Based on our observations, we can infer that if we have the option to discard poor-quality signals, there is no need to design energy-intensive processing methods to achieve higher accuracy. Instead, we can focus on processing signals with moderate quality. Consequently, both SQA and QAP frameworks consume less energy compared with using only SSA.

In terms of overhead, the QAP framework typically involves calculating SQIs. Since the SQIs utilized in our study are of low complexity, the resulting energy consumption overhead is minimal (+35.536 mJ) compared with OFA. Nevertheless, we achieve higher accuracy and a lower mean absolute error (MAE).

In comparison with OFA (WVL), we achieve an 8.7% accuracy improvement with an additional energy consumption of 28.07 mJ per photoplethysmography (PPG) segment. Conversely, in comparison with OFA (SSA), we achieve a 3.0% accuracy improvement while consuming only 0.1% of the energy consumption of OFA (SSA).

4.4. Analysis on Signals Passing Each Stage

In this subsection, we will give more detailed analysis on the signal passing each classifier. Our experiment results are based on the leave-one-subject-out (LOSO) setting.

As illustrated in Figure 21, the proposed mechanism consists of three cascaded classifiers. The figure presents the percentage of signals that passed through each classifier. For instance, approximately 49% of signals were recommended to bypass in the first stage, while, in the second stage, 33% of the remaining signals were recommended to undergo BPF as the processing algorithm. Based on this distribution, we can classify these signals into four distinct groups.

• Group I: signals that suggested bypass;
• Group II: signals that suggested BPF;
• Group III: signals that suggested CUB;
• Group IV: Poor quality signal that requires discarding.

Next, we conducted an analysis of signals from different groups. Initially, we assessed the quality of signals in Group I, which we advise not to process, and found that they generally exhibit higher quality. Additionally, we compared the original accuracy of each group without processing. Notably, Group I, which we recommend bypassing processing, exhibited the highest signal quality, followed by Group II, Group III, and finally Group IV, which we recommend discarding due to its low original accuracy. The results are summarized in

Table 7. The accuracy of each signal group without processing in proposed mechanism.

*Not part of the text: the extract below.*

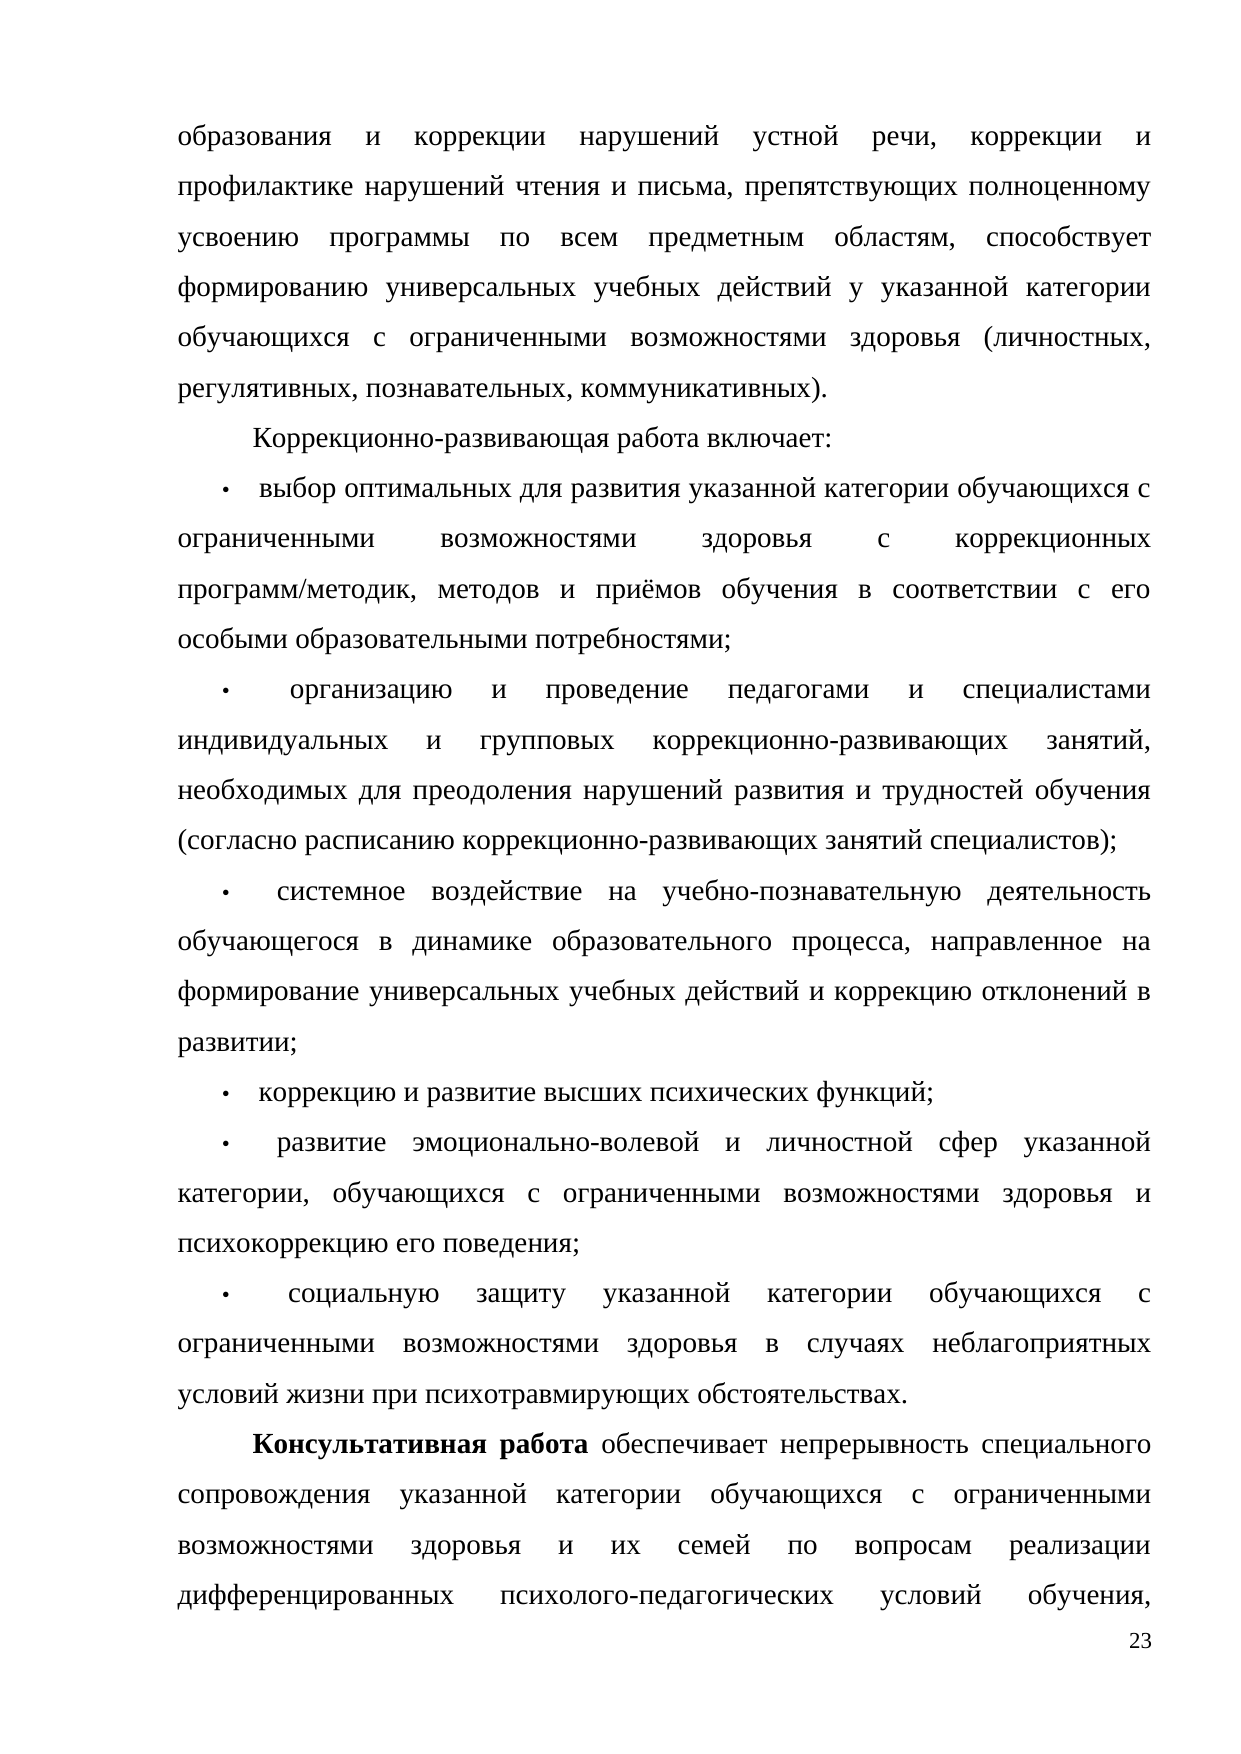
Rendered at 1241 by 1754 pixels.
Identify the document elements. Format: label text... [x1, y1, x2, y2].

	Accuracy w/o Process	MAE w/o Process
Group I	0.84	4.42 ± 8.82
Group II	0.63	9.96 ± 13.86
Group III	0.62	8.37 ± 10.85
Group IV	0.37	14.70 ± 12.79

.

These findings suggest that the proposed mechanism appropriately recommends algorithms based on incoming signal quality. Specifically, we recommend that high-quality signals should not undergo processing, signals of moderate quality should be subjected to simple algorithms (e.g., bandpass filtering), and poor-quality signals should be processed using powerful, energy-intensive algorithm methods. Additionally, we recommend that signals deemed unsalvageable by the current processing approach be discarded to avoid adversely affecting subsequent measurements.

4.5. Limitations

This study faces several limitations. First, the contaminated data generated are solely from typing actions, introducing a limited variety of noise sources. Second, the absence of precise timestamps marking typing actions hinders accurate analysis and evaluation of the typing data’s rejection rate. Without these timestamps, determining when PPG signals transition into a typing state is challenging, complicating the assessment of signal quality. With regards to this, we will refine our experimental setup in future research to include a broader array of noise sources and precise temporal markers to ensure a more detailed and accurate analysis.

5. Conclusions

We presented a quality-aware signal processing mechanism for the application of long-term heart rate monitoring. In comparison with OFA (WVL), we achieve an 8.7% accuracy improvement with an additional energy consumption of 28.07 mJ. Conversely, in comparison with OFA (SSA), we achieve a 3.0% accuracy improvement while consuming only 0.1% of the energy consumption of OFA (SSA). The experiment results indicate selectively choosing an algorithm based on signal quality could benefit a good accuracy–energy tradeoff, which fits the application of a long-term monitoring scenario.